Re: hybrid query (lucene + db)

Stephane Nicoll Fri, 02 May 2008 09:59:37 -0700

Hi,

Thanks for the response. The very first reason  we're using lucene is
because we're building a product that must support different database
(Oracle 10, Oracle 11 and Postgresql with spatial extensions).


I had a look to this project already but we cannot stick to one database vendor.

Cheers,
Stéphane

On Fri, May 2, 2008 at 6:55 PM, Marcelo Ochoa <[EMAIL PROTECTED]> wrote:
> Hi Stéphane:
>   If you are using Oracle Spatial I assume that you are using Oracle
>  too for storing text :)
>   Have you take a look at Oracle-Lucene integration project sponsored
>  by LendingClub.com?
>  http://docs.google.com/Doc?id=ddgw7sjp_54fgj9kg
>  
> http://sourceforge.net/project/showfiles.php?group_id=56183&package_id=255524&release_id=589900
>   Its a new domain index for Oracle using Lucene inside the Oracle JVM.
>   By doing that We can use Lucene as Oracle Text, but with many other
>  features, and using inline pagination We can get better perfomance
>  than latest 11g Text Counpound Domain Index.
>   If you are interested in this implementation simply drop me an email.
>   Best regards, Marcelo.
>
>
>
>  On Fri, May 2, 2008 at 3:58 AM, Stephane Nicoll
>  <[EMAIL PROTECTED]> wrote:
>  > Well for the moment we don't. The lucene index only contains the full
>  >  text content (indexed, not stored). We use lucene to perform full text
>  >  and fuzzy searches on the keywords field. Once we have the result, we
>  >  match them with the geospatial box provided by the user (we use Oracle
>  >  Spatial for that). We have no notion of city, state or zip code. Date
>  >  overlaps more than one countries most of the time actually.
>  >
>  >  We are thinking of reimplementing a quad tree in lucene to flag each
>  >  item with a spatial area. That way we will be able to pre-filter the
>  >  zone accordingly.
>  >
>  >  Still, this does not explain the deadlock on SegmentReader. If anyone
>  >  has an idea...

■ ■ ■ ■ ■ ■ ■

ACTIVITY 1:
Please retype the rows from the line containing "verstellbarer Stiel" down to the line containing "Bestway Flowclear 58013", including both of those lines.
The forum thread and the rows are unrelated to each other.

■ ■ ■ ■ ■ ■ ■

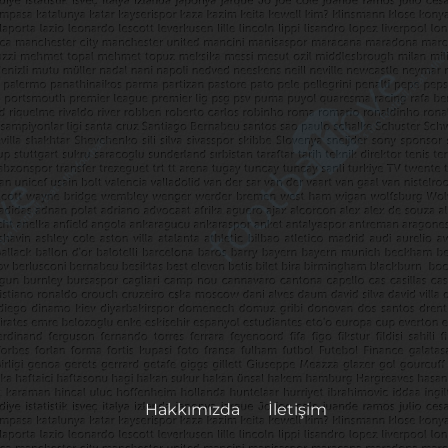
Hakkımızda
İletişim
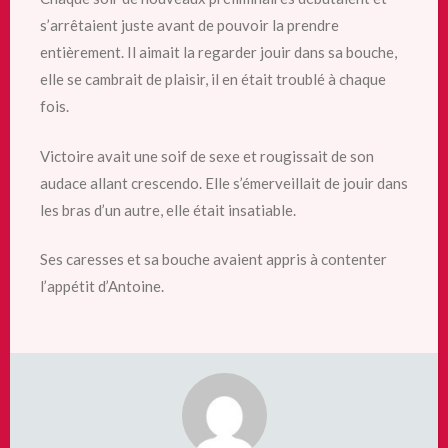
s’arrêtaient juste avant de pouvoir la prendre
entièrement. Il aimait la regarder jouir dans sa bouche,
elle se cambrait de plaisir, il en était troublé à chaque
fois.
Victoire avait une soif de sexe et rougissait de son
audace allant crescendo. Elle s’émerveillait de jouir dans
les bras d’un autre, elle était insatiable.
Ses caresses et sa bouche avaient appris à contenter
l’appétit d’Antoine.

■ ■ ■ ■ ■ ■ ■

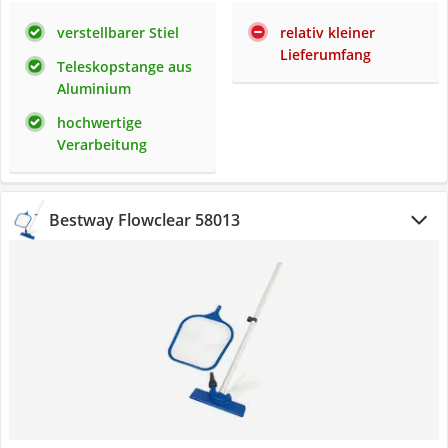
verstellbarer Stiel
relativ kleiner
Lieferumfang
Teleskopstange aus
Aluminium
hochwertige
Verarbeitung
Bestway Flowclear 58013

■ ■ ■ ■ ■ ■ ■

ACTIVITY 2:
Write what comes next in the forum thread about hybrid Lucene and database queries, picking up after its last line.

ANSWER SECTION 1:
verstellbarer Stiel
relativ kleiner
Lieferumfang
Teleskopstange aus
Aluminium
hochwertige
Verarbeitung
Bestway Flowclear 58013

ANSWER SECTION 2:
>  >
>  >  Thanks,
>  >  Stéphane
>  >
>  >
>  >
>  >  On Thu, May 1, 2008 at 8:50 PM, Michael Stoppelman <[EMAIL PROTECTED]> 
> wrote:
>  >  > Stephane,
>  >  >
>  >  >  Could you describe how you setup the spatial area? Having BooleanQuery 
> with
>  >  >  200 terms in it definitely slows things down (I'm not sure exactly why 
> yet
>  >  >  -- it seems like it shouldn't be "that" slow). If you can describe your
>  >  >  spatial area in fewer terms you can get much better performance. It 
> just
>  >  >  depends on how you're describing your spatial areas and the number of
>  >  >  results in each zipcode. If you had a field like "city,state" in your 
> index
>  >  >  you would have far less terms in your query than if that query had all 
> the
>  >  >  zipcodes in a "city,state" combo, thus making your query much faster.
>  >  >
>  >  >  M
>  >  >
>  >  >  On Thu, May 1, 2008 at 2:15 AM, mark harwood <[EMAIL PROTECTED]>
>  >  >  wrote:
>  >  >
>  >  >
>  >  >
>  >  >  > The issue here is a general one of trying to perform an efficient 
> join
>  >  >  > between an external resource (rdbms) and Lucene.
>  >  >  > This experiment may be of interest:
>  >  >  >    http://issues.apache.org/jira/browse/LUCENE-434
>  >  >  >
>  >  >  > KeyMap.java embodies the core service which translates from lucene 
> doc ids
>  >  >  > to DB primary keys or vice versa.
>  >  >  > There are a couple of implementations of KeyMap that are not optimal 
> (they
>  >  >  > pre-date Lucene's FieldCache) but it may give you food for thought.
>  >  >  >
>  >  >  > Cheers
>  >  >  > Mark
>  >  >  >
>  >  >  >
>  >  >  > ----- Original Message ----
>  >  >  > From: Stephane Nicoll <[EMAIL PROTECTED]>
>  >  >  > To: java-user@lucene.apache.org
>  >  >  > Sent: Thursday, 1 May, 2008 9:00:33 AM
>  >  >  > Subject: hybrid query (lucene + db)
>  >  >  >
>  >  >  > Hi there,
>  >  >  >
>  >  >  > We're using lucene with Hibernate search and we're very happy so far
>  >  >  > with the performance and the usability of lucene. We have however a
>  >  >  > specific use cases that prevent us to use only lucene: spatial
>  >  >  > queries. I already sent a mail on this list a while back about the
>  >  >  > problem and we started investigating multiple solutions.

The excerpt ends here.